Ph.D. Univ. of California, San Diego
One of our research interests is to study the pathogenesis of and neuroprotection against Alzheimer’s disease (AD). Recently, we have found that galectin-3 promotes neuroinflammation and contributes significantly to the pathogenesis of AD. The expression level of galectin-3 is increased in the hippocampus of APP/PS1 mice at very early stage and could be considered as a biomarker and novel therapeutic target for AD. In studying the neuroprotection against AD, we have found that protein SUMOylation plays an important role in this process. For example, SUMOylation of Elk-1 decreases GADD45α expression and reduces the number of apoptotic neurons in the hippocampus of APP/PS1 mice. SUMOylation of AICD increases AICD nuclear translocation, increases the expression of neprilysin and transthyretin and enhances amyloid-beta degradation in APP/PS1 mice. We are currently examining the neuroprotective role and molecular mechanism of APP SUMOylation. We also aim at identifying endogenous stimuli that induce APP SUMOylation. Moreover, we are exploring other endogenous protection mechanisms against AD. These results together should provide novel insights and therapeutic strategies against AD.

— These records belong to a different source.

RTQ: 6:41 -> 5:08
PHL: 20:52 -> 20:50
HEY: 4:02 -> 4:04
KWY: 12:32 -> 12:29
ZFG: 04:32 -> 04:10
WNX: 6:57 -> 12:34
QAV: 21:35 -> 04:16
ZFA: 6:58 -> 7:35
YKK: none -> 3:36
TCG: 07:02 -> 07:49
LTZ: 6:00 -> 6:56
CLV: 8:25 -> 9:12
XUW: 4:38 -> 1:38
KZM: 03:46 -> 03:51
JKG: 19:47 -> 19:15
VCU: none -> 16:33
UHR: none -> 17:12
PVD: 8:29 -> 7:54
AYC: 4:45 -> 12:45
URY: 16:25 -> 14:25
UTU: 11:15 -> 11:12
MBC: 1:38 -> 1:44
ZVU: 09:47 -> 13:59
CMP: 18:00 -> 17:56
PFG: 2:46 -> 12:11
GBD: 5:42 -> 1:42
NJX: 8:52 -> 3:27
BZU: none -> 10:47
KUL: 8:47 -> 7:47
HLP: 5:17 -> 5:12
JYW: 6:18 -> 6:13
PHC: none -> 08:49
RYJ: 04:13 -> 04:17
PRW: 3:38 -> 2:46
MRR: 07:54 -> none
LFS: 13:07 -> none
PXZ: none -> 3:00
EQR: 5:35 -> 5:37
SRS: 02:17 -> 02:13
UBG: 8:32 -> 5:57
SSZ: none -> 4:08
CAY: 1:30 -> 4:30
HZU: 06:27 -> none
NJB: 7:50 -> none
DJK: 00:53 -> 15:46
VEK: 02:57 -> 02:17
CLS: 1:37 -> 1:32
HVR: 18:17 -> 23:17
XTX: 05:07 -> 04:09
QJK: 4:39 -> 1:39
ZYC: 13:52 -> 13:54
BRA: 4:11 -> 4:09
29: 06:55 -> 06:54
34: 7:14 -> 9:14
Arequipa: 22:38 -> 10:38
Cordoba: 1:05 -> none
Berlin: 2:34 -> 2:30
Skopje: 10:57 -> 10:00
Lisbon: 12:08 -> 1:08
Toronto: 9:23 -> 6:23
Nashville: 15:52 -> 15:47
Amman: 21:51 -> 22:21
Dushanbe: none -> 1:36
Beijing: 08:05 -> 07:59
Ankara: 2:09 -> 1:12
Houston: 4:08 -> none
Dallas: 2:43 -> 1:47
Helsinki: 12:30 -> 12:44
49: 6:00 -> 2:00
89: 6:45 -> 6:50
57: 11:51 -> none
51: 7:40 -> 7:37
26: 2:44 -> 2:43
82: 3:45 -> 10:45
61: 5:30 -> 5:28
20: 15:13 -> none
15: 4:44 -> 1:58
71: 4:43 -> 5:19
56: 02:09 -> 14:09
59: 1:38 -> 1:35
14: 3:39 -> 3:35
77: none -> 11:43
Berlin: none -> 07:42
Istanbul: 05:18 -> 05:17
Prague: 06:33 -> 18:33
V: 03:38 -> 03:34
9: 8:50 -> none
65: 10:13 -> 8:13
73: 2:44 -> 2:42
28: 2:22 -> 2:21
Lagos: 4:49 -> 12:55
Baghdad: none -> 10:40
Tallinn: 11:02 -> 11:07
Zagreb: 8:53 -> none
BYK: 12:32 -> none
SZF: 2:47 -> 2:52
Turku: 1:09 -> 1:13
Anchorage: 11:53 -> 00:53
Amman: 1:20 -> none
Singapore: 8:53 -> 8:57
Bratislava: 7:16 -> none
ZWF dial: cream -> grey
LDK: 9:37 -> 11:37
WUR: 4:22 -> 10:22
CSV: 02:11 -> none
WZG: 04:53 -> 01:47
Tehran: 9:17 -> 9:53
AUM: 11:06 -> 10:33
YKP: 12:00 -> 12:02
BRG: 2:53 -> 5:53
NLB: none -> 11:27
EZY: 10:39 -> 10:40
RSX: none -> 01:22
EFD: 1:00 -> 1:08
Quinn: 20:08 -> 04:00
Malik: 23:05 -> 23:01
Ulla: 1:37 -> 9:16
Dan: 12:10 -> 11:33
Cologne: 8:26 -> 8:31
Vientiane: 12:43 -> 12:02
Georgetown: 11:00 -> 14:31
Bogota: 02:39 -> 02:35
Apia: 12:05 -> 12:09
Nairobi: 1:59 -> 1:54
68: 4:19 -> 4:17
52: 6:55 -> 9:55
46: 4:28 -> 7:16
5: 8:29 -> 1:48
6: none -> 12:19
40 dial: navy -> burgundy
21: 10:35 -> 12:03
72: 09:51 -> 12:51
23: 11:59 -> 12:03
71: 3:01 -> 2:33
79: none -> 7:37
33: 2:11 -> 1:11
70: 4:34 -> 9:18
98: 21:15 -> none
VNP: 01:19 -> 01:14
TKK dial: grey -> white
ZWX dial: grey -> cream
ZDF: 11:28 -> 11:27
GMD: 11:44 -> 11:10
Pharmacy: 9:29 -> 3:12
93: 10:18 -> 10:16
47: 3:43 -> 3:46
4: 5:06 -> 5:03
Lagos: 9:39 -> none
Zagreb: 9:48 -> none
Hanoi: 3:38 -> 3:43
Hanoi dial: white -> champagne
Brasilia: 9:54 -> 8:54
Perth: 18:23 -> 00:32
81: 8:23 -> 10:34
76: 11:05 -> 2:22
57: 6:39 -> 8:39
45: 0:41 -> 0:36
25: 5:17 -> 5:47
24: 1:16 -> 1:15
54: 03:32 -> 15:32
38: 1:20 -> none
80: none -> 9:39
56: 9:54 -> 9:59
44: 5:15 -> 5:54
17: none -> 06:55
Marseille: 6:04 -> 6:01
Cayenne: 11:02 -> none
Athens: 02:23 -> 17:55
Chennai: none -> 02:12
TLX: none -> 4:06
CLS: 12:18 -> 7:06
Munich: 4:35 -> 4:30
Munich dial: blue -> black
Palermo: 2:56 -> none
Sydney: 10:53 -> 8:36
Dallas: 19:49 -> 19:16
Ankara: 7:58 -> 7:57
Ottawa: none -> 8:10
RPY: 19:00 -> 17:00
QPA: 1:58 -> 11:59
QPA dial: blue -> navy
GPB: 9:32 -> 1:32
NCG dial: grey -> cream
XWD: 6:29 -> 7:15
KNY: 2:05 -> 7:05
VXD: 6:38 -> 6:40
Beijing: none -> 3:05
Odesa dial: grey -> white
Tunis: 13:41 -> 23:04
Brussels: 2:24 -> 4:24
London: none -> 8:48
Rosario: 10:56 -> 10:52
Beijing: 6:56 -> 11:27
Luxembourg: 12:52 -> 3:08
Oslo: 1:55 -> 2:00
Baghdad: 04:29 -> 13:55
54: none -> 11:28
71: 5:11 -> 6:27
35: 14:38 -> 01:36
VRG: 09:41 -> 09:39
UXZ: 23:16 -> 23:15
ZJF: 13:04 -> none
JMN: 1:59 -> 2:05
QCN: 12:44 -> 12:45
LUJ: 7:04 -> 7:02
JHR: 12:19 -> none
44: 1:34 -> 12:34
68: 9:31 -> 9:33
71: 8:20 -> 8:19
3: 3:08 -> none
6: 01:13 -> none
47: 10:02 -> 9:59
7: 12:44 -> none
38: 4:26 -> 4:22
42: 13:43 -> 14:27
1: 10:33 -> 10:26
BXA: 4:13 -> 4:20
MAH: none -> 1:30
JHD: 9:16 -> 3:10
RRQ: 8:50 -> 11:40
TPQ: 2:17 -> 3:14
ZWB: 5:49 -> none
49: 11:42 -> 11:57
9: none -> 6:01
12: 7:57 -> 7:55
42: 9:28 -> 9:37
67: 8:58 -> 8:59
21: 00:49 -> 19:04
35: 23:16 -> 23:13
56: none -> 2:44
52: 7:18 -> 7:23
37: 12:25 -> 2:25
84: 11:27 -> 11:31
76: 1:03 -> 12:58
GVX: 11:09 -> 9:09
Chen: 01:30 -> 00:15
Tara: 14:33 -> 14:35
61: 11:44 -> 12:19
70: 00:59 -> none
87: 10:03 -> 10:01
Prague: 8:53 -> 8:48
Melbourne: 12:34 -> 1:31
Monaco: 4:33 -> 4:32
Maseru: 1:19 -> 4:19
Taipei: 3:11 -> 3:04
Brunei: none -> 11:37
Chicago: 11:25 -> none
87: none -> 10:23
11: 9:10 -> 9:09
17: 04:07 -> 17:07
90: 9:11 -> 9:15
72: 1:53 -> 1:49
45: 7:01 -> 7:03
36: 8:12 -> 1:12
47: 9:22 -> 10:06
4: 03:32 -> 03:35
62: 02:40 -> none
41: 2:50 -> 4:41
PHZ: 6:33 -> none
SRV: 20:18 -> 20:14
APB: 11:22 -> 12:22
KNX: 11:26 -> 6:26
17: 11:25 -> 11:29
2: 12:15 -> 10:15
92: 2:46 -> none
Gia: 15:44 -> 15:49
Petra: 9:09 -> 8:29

In addition, we are also interested in studying the neural and molecular mechanisms of mammalian long-term memory formation. Upon identification of a novel candidate gene, we further study the expression, signaling pathway and regulation mechanism of this gene involved in memory formation. By using the differential display PCR (DD-PCR) strategy, we have previously identified the serum- and glucocorticoid-inducible kinase (sgk) gene and the protein inhibitor of activated STAT1 (pias1) gene involved in memory processing. Identification of the sgk gene provides novel molecular mechanism underlying glucocorticoid-induced memory facilitation in humans and animals. Identification of the pias1 gene reveals that protein SUMOylation is a novel and important mechanism underlying long-term memory formation. By using the same DD-PCR strategy, we have recently indentified other candidate genes that play novel roles in regulating long-term memory formation in rats and mice. We are currently investigating the molecular mechanisms underlying these regulations.